Toyota to expand learning initiative
Posted: Wednesday, June 19, 2013 6:00 pm
By: By the Associated Press
The Messenger 06.19.13
FRANKFORT, Ky. (AP) — Toyota says it will expand an early childhood learning initiative into 12 more schools around the state in the coming school year.
Media reported Toyota Motor Manufacturing Kentucky Inc., Toyota Motor Engineering & Manufacturing North America, Gov. Steve Beshear and the United Way of Kentucky, made the announcement Monday in Frankfort. In addition, the companies said there are plans to invest $1 million to develop 62 schools by the end of 2016.

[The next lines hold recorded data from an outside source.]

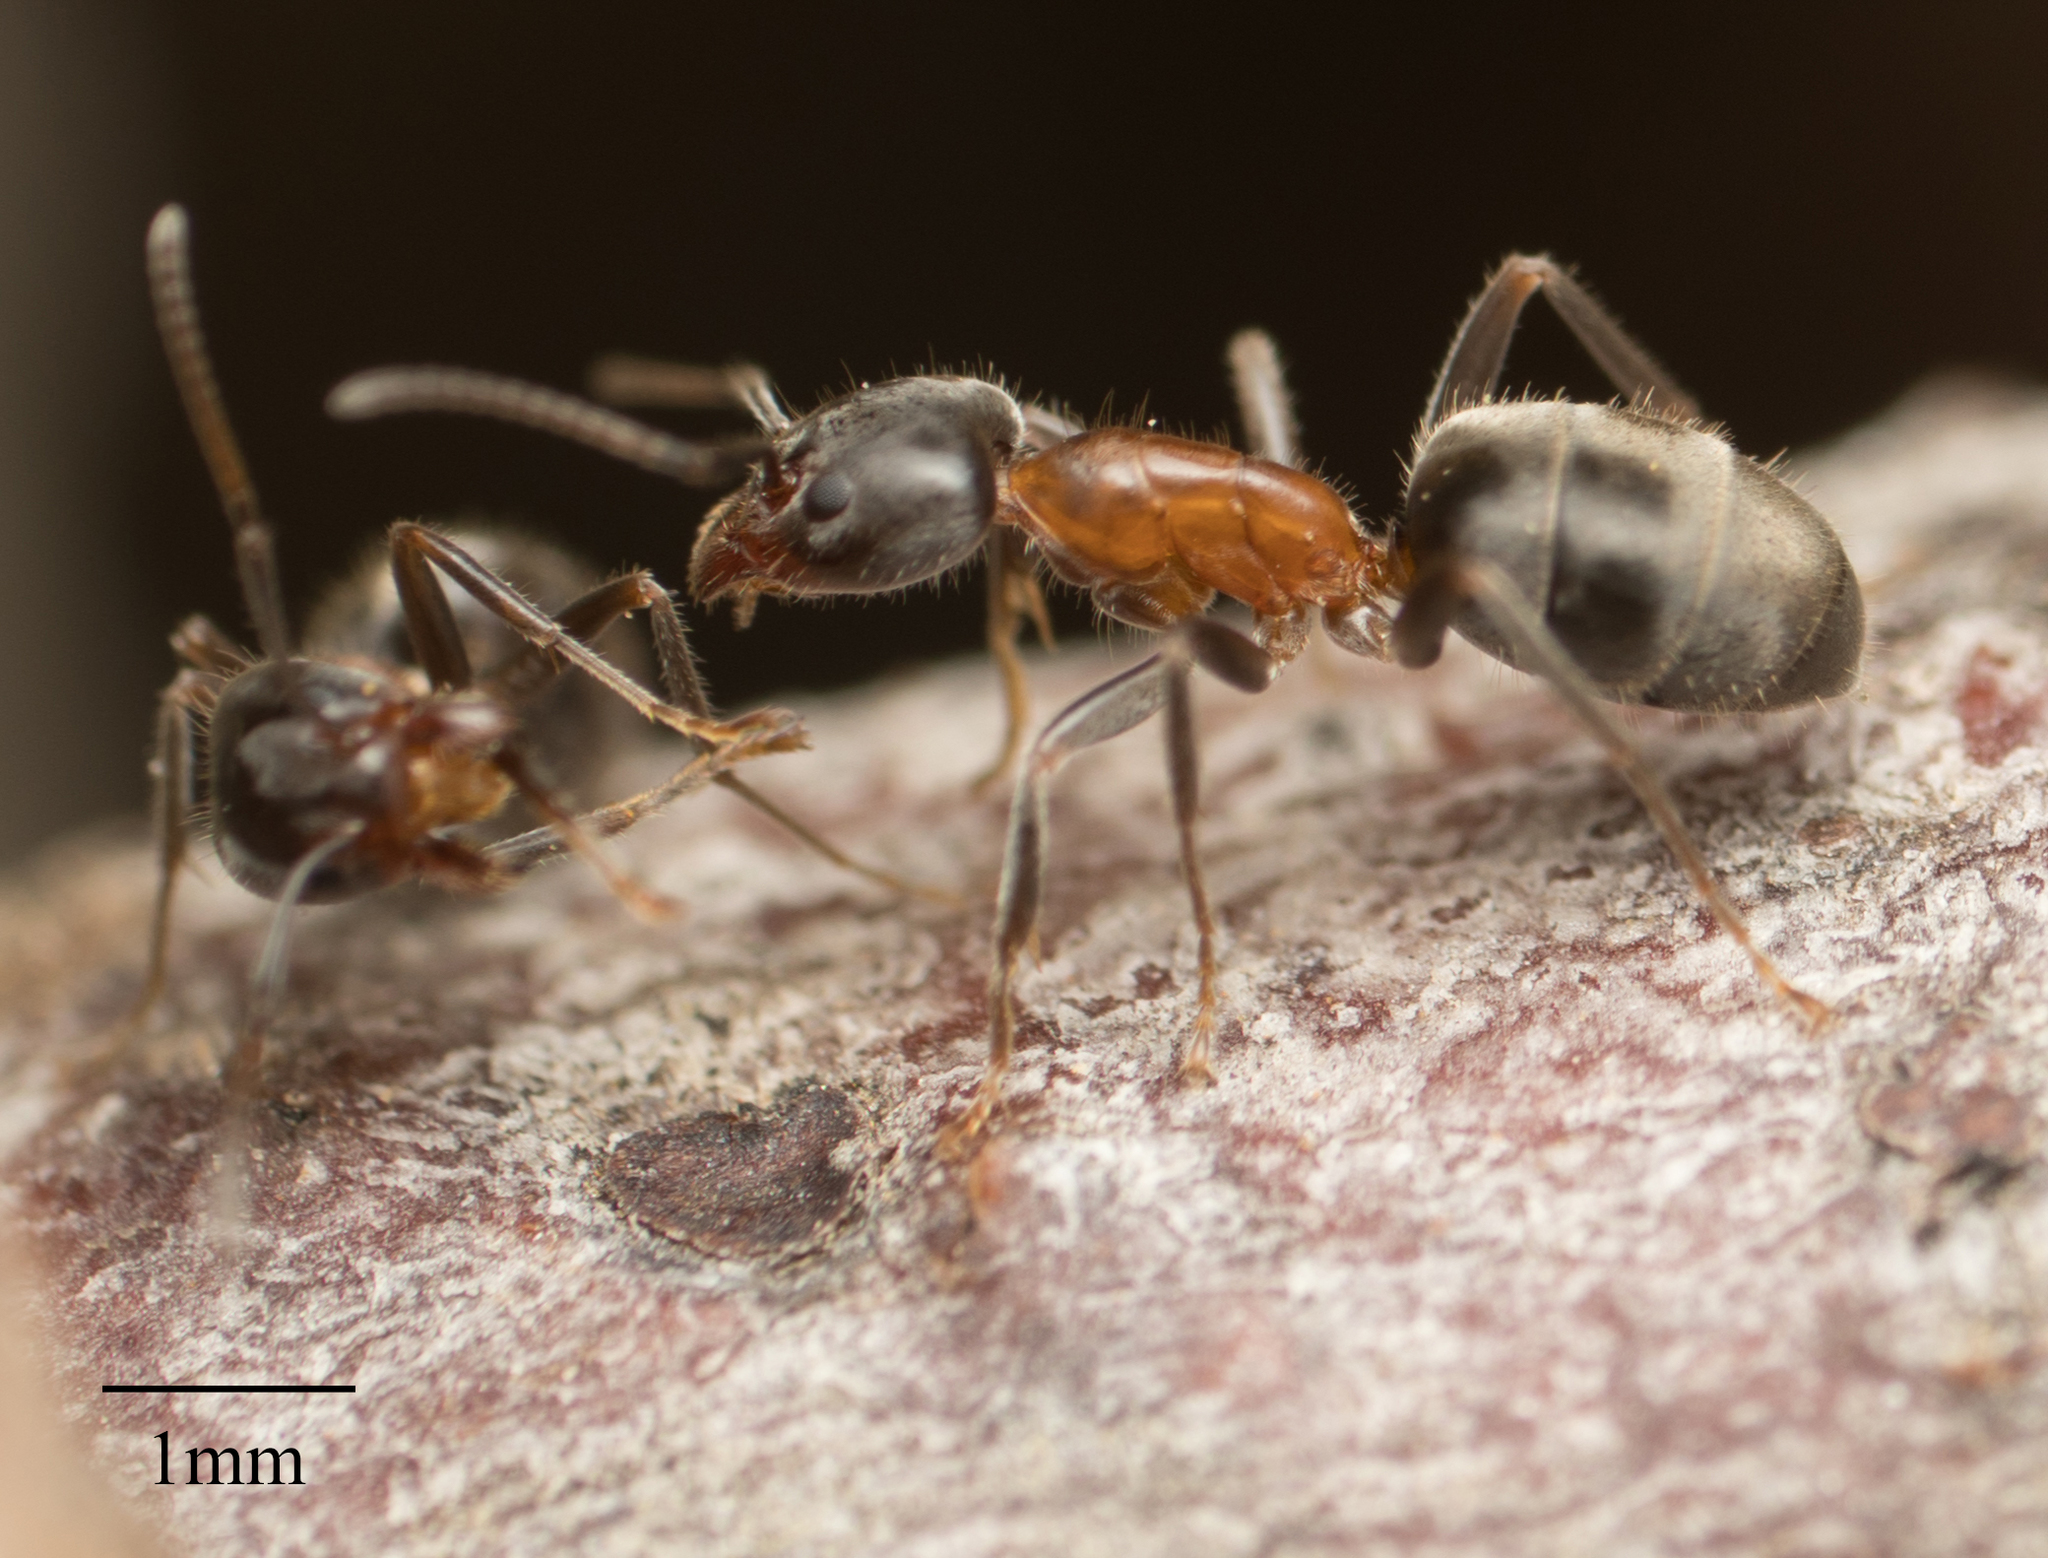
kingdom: Animalia
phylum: Arthropoda
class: Insecta
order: Hymenoptera
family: Formicidae
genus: Liometopum
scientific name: Liometopum occidentale
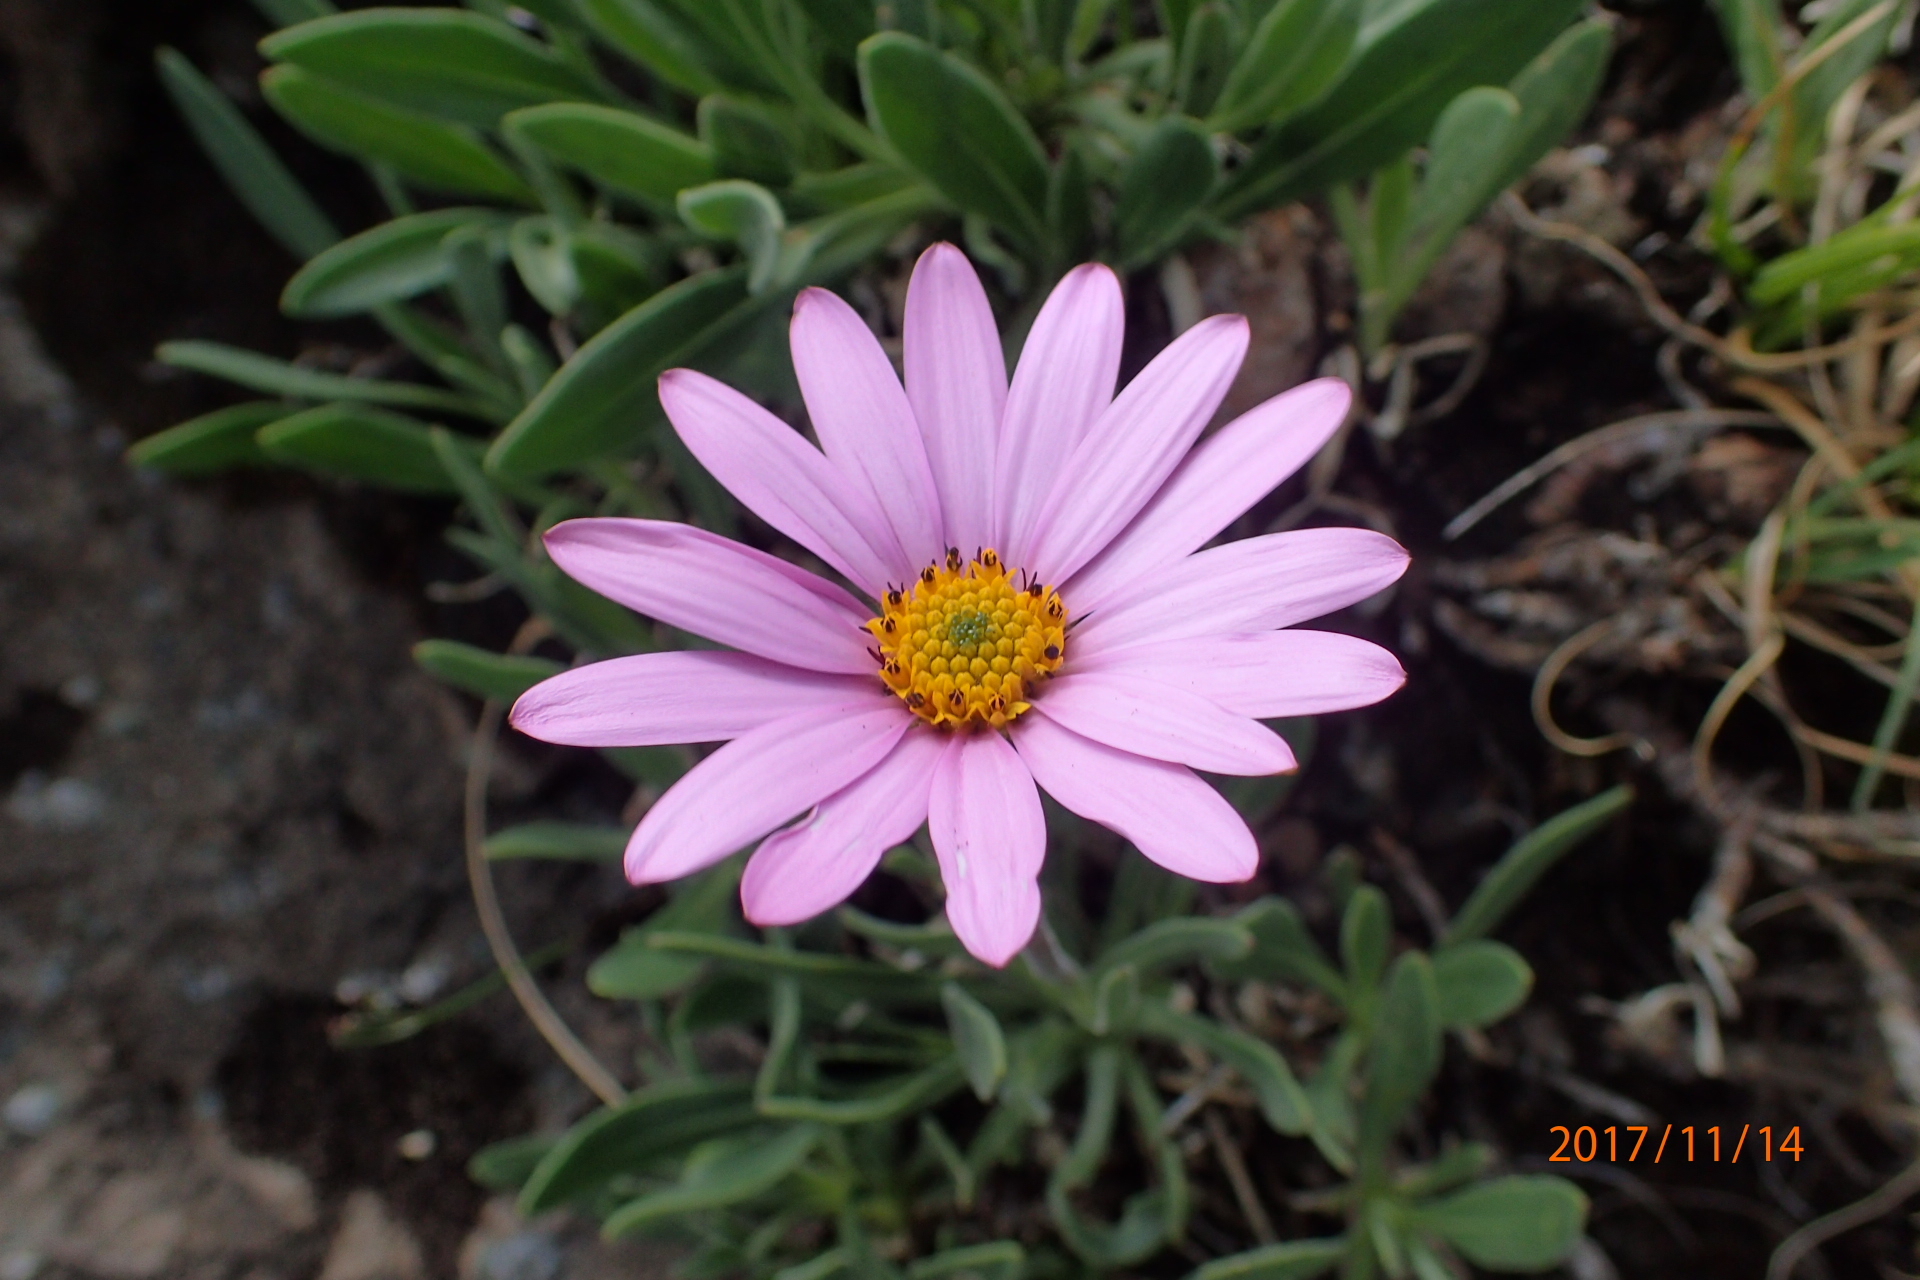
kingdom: Plantae
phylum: Tracheophyta
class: Magnoliopsida
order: Asterales
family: Asteraceae
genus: Dimorphotheca
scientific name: Dimorphotheca jucunda
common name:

The announcement comes following the success of 10 born learning Academies that were launched at different schools around the state last year.
The academies offer a series of workshops that teach parents and caregivers how to turn everyday occurrences into learning opportunities for young children through age 5.
Schools that received funding for the initiative include Wingo Elementary in Wingo, Ky., Murray Elementary in Murray, Ky., Trigg County Primary in Cadiz, Ky., J.A. Caywood Elementary School in Kenton County, Lacy Elementary in Hopkinsville, Foust Elementary in Owensboro, Clark County Preschool in Winchester, Paris Elementary in Paris, Garth Elementary in Georgetown, South Heights Elementary in Henderson, Campbell Elementary in Raceland and Highland Elementary in Waynesburg.
“We must recommit as a community to our youngest citizens,” Kentucky Gov. Steve Beshear said during the announcement.
“By improving early education opportunities now, we can help ensure the future success of our students in the classroom and beyond, as they enter college and prepare for the work force.”
Officials awarded the funding were pleased.
Aaron Dail, executive director of the United Way of Murray-Calloway County, said an academy at a county school has been very successful.
“For us, it has always been part of the plan to focus on early childhood development in the community,” Dail said. “We had great results at Calloway, and we knew we wanted to add this to the city schools.”